Marker Text: Monett has always been known as a nice, peaceful railroad town. However, in 1894, that was disrupted. There were five lynchings in twelve years near the turn of the century in this area, however, only one of these was in Monett. On June 28, 1894 on what seemed to be a normal night in Monett, turned into a dark date in Monett history. There was a man named Hughlett Ulysses Hayden that had been accused of killing a white man because he and four other black men were tired of the treatment of blacks in this area. One pulled the trigger, but it is unknown who. One of the local newspapers named who they believed to be the shooter, but the actual killer of the white man has never been officially known. Hayden was then sought out by a mob and lynched for his murder of a white man.
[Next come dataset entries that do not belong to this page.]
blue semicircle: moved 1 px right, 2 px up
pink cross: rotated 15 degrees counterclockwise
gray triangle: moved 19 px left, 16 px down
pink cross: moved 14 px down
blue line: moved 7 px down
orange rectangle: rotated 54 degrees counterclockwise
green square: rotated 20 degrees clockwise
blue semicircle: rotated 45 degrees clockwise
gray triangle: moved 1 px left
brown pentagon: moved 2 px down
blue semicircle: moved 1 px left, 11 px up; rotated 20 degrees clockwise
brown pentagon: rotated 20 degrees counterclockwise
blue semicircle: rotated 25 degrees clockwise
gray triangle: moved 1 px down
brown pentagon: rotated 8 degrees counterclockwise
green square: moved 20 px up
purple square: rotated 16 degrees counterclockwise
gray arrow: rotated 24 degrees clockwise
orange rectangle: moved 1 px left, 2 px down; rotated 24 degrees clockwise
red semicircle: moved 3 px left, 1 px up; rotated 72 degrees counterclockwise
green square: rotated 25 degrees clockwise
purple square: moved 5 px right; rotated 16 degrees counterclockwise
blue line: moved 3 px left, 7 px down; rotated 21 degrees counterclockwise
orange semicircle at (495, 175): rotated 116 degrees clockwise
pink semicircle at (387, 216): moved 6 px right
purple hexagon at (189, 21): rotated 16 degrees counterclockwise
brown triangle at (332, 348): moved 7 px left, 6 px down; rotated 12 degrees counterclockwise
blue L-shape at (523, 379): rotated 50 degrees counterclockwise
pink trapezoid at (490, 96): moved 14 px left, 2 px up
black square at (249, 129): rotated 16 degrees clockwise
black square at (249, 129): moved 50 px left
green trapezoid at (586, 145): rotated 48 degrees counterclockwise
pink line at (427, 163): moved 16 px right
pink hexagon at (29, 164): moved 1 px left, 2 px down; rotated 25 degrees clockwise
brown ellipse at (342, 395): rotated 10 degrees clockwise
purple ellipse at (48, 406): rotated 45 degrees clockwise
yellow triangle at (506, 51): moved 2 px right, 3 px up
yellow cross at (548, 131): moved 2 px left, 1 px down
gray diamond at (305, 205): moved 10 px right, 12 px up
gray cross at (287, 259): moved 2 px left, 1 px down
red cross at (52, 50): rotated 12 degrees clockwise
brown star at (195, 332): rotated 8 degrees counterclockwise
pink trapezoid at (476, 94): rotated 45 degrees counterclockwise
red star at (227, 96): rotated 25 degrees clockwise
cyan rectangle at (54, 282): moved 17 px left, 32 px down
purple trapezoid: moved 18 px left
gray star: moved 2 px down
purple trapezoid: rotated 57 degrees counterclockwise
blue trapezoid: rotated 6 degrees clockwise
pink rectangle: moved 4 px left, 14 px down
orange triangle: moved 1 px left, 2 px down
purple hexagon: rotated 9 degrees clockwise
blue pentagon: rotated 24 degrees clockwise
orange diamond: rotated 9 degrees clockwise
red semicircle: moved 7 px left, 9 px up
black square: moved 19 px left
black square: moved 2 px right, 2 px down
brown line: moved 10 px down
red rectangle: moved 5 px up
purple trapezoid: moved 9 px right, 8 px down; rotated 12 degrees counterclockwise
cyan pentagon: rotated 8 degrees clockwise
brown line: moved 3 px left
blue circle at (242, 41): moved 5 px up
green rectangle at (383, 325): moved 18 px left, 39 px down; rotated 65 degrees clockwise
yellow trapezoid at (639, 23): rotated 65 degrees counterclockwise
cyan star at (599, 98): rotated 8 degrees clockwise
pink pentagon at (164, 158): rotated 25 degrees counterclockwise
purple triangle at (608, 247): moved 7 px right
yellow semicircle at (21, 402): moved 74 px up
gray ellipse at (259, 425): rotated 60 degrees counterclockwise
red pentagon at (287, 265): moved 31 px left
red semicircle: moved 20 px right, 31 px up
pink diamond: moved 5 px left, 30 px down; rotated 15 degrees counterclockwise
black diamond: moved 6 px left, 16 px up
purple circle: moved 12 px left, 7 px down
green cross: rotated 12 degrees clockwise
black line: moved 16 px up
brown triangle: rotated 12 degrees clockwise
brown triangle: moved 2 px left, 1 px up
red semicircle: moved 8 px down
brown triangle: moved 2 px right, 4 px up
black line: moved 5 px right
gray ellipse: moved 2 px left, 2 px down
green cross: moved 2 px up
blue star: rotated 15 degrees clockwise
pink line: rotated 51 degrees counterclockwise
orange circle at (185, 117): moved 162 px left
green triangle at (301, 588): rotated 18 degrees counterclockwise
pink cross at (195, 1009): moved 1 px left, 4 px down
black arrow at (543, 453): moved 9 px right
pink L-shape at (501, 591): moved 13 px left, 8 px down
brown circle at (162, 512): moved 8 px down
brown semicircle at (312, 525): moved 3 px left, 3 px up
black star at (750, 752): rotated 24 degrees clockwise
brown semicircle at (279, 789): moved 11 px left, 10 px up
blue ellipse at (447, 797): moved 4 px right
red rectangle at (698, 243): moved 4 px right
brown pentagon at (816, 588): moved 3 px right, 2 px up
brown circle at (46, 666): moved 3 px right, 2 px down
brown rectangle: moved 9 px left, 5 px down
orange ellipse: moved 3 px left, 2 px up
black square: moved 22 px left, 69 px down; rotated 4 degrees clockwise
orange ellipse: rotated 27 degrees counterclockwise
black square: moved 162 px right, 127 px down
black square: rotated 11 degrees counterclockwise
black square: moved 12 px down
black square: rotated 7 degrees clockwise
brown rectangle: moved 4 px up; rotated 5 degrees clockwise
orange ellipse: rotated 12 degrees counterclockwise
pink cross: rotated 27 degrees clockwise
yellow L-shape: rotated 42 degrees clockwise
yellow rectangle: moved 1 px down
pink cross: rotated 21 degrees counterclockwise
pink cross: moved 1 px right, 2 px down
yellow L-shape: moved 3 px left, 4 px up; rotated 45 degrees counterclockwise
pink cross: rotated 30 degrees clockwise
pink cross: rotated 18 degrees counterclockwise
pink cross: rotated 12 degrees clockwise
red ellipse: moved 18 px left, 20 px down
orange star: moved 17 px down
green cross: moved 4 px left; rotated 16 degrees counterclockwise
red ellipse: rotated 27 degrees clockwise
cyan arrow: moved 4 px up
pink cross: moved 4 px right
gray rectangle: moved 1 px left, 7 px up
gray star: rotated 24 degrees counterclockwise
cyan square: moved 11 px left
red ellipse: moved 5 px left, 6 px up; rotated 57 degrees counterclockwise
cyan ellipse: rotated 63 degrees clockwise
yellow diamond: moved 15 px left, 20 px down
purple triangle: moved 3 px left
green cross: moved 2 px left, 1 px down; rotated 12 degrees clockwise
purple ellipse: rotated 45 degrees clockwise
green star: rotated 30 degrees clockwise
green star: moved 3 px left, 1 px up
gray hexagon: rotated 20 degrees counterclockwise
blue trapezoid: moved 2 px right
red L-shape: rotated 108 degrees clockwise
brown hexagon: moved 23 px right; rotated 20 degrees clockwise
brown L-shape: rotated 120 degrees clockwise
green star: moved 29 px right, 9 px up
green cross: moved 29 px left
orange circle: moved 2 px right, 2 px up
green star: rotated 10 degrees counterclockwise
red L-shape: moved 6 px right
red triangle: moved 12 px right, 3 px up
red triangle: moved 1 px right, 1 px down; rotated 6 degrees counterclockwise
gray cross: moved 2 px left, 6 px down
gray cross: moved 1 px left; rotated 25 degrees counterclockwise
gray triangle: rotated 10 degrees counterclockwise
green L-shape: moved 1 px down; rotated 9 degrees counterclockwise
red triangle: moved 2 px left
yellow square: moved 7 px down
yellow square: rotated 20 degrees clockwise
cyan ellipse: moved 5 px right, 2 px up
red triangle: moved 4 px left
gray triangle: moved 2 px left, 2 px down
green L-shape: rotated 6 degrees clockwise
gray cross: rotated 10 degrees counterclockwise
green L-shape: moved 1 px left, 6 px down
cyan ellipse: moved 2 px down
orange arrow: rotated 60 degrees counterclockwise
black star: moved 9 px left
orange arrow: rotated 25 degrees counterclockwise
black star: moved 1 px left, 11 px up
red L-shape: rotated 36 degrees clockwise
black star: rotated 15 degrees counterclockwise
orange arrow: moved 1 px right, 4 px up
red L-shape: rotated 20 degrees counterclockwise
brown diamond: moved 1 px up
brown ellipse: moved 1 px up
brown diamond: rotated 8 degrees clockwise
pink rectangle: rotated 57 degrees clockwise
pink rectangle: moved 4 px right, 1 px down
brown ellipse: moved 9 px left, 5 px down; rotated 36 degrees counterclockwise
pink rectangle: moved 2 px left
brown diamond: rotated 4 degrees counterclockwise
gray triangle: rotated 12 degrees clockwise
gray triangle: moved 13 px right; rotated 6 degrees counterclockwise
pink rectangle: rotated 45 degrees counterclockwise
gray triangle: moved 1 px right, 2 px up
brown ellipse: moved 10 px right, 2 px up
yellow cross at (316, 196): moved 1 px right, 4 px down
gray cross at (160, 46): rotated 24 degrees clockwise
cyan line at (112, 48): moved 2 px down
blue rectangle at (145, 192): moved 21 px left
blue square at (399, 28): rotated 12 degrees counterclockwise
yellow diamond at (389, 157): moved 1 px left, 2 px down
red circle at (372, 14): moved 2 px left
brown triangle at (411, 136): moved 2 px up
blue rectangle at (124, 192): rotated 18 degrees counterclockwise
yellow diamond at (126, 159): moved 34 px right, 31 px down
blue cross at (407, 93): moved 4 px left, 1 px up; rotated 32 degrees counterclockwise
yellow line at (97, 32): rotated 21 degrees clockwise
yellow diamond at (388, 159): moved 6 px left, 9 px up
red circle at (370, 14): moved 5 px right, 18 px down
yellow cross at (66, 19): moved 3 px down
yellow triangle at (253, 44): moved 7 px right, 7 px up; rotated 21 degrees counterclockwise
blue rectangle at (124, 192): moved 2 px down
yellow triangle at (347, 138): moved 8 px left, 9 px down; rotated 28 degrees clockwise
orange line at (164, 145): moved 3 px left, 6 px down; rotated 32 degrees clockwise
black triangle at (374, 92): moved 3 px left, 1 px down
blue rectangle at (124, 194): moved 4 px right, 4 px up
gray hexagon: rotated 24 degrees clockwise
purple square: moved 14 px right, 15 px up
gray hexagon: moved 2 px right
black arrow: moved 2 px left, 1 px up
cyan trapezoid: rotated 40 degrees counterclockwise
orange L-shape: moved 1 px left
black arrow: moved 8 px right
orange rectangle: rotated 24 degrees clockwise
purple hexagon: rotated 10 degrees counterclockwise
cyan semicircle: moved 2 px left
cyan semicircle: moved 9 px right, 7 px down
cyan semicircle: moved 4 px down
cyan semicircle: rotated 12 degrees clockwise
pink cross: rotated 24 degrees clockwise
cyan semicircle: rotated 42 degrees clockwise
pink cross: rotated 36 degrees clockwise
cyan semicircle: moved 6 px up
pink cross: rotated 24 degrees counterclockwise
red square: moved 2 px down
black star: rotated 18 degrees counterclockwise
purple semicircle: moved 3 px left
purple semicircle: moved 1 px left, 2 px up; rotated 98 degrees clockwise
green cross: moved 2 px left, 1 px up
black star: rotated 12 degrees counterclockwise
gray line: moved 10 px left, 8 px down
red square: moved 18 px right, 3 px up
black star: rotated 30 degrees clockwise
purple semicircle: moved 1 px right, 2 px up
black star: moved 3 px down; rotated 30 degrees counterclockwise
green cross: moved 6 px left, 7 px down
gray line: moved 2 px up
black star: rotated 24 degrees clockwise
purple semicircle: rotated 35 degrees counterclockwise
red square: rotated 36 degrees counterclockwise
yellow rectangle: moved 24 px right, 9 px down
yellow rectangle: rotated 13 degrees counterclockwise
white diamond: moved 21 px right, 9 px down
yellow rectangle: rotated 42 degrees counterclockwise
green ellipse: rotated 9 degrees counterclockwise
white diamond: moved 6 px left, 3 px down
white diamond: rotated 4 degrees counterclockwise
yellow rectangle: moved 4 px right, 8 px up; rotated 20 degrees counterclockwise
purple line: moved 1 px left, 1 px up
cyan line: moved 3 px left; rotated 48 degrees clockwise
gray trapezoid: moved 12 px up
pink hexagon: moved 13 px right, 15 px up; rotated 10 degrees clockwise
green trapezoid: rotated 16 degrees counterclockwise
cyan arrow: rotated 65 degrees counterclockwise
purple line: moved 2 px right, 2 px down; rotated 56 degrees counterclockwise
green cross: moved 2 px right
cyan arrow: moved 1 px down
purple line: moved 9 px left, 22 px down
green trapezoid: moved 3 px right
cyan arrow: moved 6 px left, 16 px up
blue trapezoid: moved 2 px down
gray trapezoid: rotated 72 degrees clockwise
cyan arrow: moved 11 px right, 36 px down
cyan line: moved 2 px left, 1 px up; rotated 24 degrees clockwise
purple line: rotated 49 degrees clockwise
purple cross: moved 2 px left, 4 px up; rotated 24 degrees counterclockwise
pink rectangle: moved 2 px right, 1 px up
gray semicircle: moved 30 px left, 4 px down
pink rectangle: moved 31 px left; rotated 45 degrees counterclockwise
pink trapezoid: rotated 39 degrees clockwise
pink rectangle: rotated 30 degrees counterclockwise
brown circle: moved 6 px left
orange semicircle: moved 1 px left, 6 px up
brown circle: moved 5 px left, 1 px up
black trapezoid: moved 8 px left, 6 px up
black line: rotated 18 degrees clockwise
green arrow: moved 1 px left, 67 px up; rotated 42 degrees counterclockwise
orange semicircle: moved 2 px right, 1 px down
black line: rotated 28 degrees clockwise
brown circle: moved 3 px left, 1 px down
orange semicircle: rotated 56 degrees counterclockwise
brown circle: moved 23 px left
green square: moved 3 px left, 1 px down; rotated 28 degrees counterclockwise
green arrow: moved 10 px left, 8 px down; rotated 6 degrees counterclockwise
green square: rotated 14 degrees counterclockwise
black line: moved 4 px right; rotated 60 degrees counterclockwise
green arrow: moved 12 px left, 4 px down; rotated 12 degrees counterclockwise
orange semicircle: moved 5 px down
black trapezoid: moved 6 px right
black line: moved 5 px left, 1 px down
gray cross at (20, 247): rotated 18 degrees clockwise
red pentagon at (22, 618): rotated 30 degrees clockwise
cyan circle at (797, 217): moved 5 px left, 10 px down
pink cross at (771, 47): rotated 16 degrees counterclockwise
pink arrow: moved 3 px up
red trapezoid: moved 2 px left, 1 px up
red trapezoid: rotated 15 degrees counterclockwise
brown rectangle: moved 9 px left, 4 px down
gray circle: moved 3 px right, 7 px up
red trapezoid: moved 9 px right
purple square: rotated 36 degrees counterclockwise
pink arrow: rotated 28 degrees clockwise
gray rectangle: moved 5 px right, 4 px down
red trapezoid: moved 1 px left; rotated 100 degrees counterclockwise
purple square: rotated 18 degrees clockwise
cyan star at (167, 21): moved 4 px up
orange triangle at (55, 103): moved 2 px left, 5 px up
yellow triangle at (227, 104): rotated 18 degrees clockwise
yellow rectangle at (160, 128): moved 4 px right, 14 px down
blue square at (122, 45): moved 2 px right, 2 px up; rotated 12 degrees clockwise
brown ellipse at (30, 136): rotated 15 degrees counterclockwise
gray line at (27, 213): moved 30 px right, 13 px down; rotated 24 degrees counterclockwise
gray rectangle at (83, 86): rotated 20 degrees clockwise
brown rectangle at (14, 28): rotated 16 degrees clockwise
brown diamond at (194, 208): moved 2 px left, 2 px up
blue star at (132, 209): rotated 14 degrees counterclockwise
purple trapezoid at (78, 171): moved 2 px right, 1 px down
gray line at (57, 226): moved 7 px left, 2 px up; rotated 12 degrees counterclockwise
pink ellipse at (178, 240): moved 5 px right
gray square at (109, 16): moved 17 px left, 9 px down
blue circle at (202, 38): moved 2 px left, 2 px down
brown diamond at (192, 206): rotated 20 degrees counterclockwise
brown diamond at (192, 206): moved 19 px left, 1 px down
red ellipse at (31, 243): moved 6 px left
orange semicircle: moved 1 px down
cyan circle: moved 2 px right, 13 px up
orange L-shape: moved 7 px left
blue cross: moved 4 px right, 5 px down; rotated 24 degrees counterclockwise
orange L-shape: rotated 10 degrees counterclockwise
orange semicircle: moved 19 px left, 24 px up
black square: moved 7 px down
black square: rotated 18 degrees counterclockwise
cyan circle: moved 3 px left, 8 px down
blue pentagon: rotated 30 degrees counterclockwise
He was buried in an unmarked grave after his lynching. In 2021 a gravestone was purchased for his grave in the Oakdale Cemetery. The Carthage Press reported after the lynching that all the African Americans in Monett were ordered by the railroad men to get out of town.
The other 4 lynchings took place in neighboring towns through 1906.
According to local historian Murray Bishoff, “It appears that no African Americans lived in Monett after this time. According to legend, there was an ordinance on the city books restricting the movement of blacks in Monett, but no such ordinance has been found. That did not make the restriction any less real. Further scrutiny about racial attitudes in Monett occurred after the riot in Pierce City on August 19, 1901, when a mob of 1,000 whites hung one black man and shot two others to death from one of the town’s oldest African American families. Then, after a six hour riot by whites, the whole Negro population of around 200 persons were expelled from the city (See “The Lynching That Changed Southwest Missouri,” The Monett Times, August 14-16, 1991).” This 1901 incident made the news nationwide.